Nyusi's pardons have become a contentious issue – not least because of a lack of clarity about what the president means by the word 'pardon.' What Nyusi has been promoting could be in fact more similar to an indemnity, rather than a pardon. While the individuals publicly pardoned by Nyusi so far have not been through legal or criminal proceedings, they seem to have been cleared of any wrongdoings by the president. Cabo Ligado understands that those who have been pardoned may have not been insurgents executing attacks and killings, but rather people who were captured by the insurgency and forced to carry out activities that support the insurgency such as logistical tasks. A breakdown of such categories is essential to understand the structure of the insurgency and evolving relations within it. Some of those taken hostage or forcibly recruited, may for example, become radical loyalists. Nyusi's proclamations do not lend greater clarity to this. 

Nevertheless, prosecutions are taking place. The Judicial Court of Niassa province has opened proceedings against 15 people suspected of recruiting for the insurgency, according to Óscar Basílio, the court's Judge-President, who was cited by Lusa on 7 November. Mozambique's justice system has so far had a poor track record of convicting individuals for offenses related to the insurgency.

While Nyusi spoke in Nampula, Mozambican Prime Minister Adriano Maleiane paid a three-day visit to Cabo Delgado, between 10 and 12 November. Maleiane's visit focused on Palma and Mocímboa da Praia, areas where the government has been pushing for resumption of gas project activities. According to Rádio Moçambique, the prime minister was "impressed" with the pace of reconstruction of infrastructure at Palma, but admitted that the insurgents’ move into the south of the province is a "worry" to authorities. In a meeting with Maleiane in Pemba, the President of Cabo Delgado's Business Council, Mamudo Irage, asked for forgiveness of tax arrears for businesses operating in the province, as well as a reduction in taxes in the future.

In what would be another sign of the government reaffirming its jurisdiction in conflict-hit areas, Justice Minister Helena Kida said that justice institutions such as courts and notaries will soon resume activities in Cabo Delgado districts hit by the insurgency, Rádio Moçambique reported, without giving a precise date. 

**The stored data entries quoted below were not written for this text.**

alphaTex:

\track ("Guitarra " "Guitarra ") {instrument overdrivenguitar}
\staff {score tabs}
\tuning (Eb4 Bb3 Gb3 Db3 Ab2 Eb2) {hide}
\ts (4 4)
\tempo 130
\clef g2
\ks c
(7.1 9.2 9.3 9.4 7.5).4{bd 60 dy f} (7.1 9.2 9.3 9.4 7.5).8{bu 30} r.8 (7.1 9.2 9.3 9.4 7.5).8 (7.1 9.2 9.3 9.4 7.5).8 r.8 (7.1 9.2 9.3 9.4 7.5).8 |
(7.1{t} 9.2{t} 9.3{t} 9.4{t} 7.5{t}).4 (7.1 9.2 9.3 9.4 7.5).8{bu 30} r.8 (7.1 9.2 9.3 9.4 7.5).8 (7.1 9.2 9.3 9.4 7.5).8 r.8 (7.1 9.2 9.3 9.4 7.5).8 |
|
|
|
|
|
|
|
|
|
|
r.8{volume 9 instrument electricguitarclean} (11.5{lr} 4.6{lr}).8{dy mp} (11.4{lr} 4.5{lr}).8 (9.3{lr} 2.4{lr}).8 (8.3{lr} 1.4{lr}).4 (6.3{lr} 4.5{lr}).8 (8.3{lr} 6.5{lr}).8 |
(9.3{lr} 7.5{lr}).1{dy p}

The insurgency in Mozambique was the main topic at last week’s meetings of the African Union (AU) Peace and Security Council (PSC) in Addis Ababa. In a communiqué released on 14 November, the AUPSC recognized efforts of the SADC Mission in Mozambique (SAMIM), and the support of the Rwandan Defence Force (RDF), but also expressed concerns over the "financial challenges SAMIM continues to experience." 

The AUSPC thanked the European Union (EU) for €14 million it has provided through its Early Response Mechanism and the European Peace Facility for peacebuilding efforts in Mozambique, but called on the AU Commission “to continue engaging with the EU to explore all options to facilitate additional support to SAMIM.” It also asked the Commission to help to facilitate the delivery of military equipment which China has donated to the AU, directly to Mozambique through the port of Nacala. The AUSPC also called on “African countries with airlift capabilities” to help transport equipment which is currently at the AU’s Continental Logistics Depot in Douala, Cameroon, and which has been earmarked for SAMIM.

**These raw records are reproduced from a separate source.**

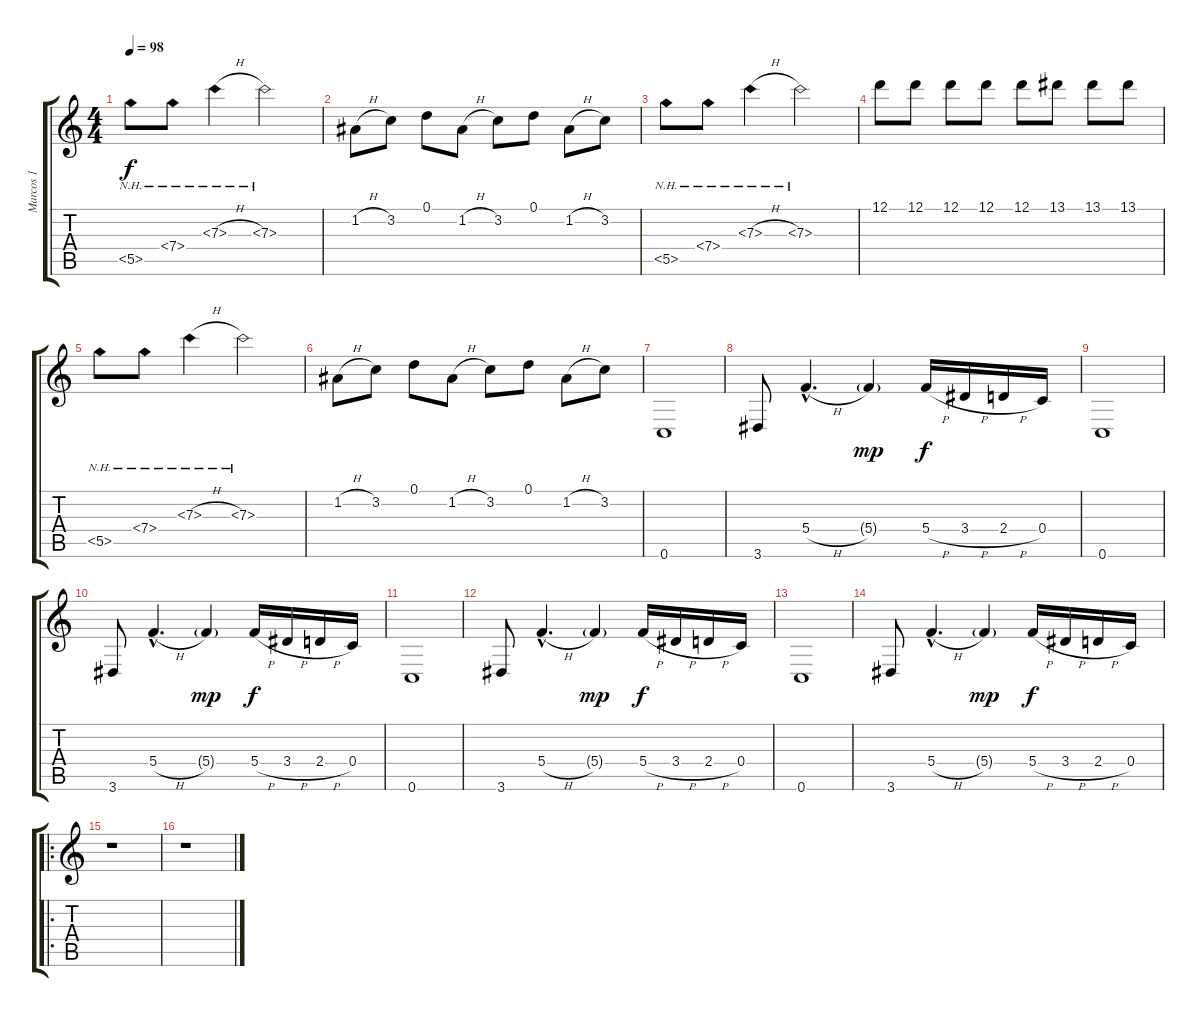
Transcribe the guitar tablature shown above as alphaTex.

\track ("Marcos 1" "Marcos 1") {instrument electricguitarclean}
\staff {score tabs}
\tuning (D4 A3 F3 C3 G2 C2) {hide}
\ts (4 4)
\tempo 98
\clef g2
\ks c
5.5{nh}.8{dy f} 7.4{nh}.8 7.3{nh h}.4 7.3{nh}.2 |
1.2{h}.8 3.2.8 0.1.8 1.2{h}.8 3.2.8 0.1.8 1.2{h}.8 3.2.8 |
5.5{nh}.8 7.4{nh}.8 7.3{nh h}.4 7.3{nh}.2 |
12.1.8 12.1.8 12.1.8 12.1.8 12.1.8 13.1.8 13.1.8 13.1.8 |
5.5{nh}.8 7.4{nh}.8 7.3{nh h}.4 7.3{nh}.2 |
1.2{h}.8 3.2.8 0.1.8 1.2{h}.8 3.2.8 0.1.8 1.2{h}.8 3.2.8 |
0.6.1 |
3.6.8 5.4{h hac}.4{d} 5.4{g}.4{dy mp} 5.4{h}.16{dy f} 3.4{h}.16 2.4{h}.16 0.4.16 |
0.6.1 |
3.6.8 5.4{h hac}.4{d} 5.4{g}.4{dy mp} 5.4{h}.16{dy f} 3.4{h}.16 2.4{h}.16 0.4.16 |
0.6.1 |
3.6.8 5.4{h hac}.4{d} 5.4{g}.4{dy mp} 5.4{h}.16{dy f} 3.4{h}.16 2.4{h}.16 0.4.16 |
0.6.1 |
3.6.8 5.4{h hac}.4{d} 5.4{g}.4{dy mp} 5.4{h}.16{dy f} 3.4{h}.16 2.4{h}.16 0.4.16 |
\ro
r.1 |
r.1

The World Food Programme (WFP) is running out of funding, and risks having to suspend assistance to one million people from February, the agency said. According to the statement, it requires $51 million to be able to continue its operation in Cabo Delgado as well as the United Nations Humanitarian Air Service which is run by the WFP on behalf of the whole humanitarian community. According to WFP, there are nearly 1.15 million people in the province who are suffering “crisis” or “emergency” hunger, with the latest data indicating the situation could deteriorate even further. "Something I want you to keep in mind and in your heart is that these people are displaced and traumatized multiple times," WFP's Mozambique Director Antonella D'Aprile said in a video, adding: "I appeal to the international community not to forget about Mozambique.”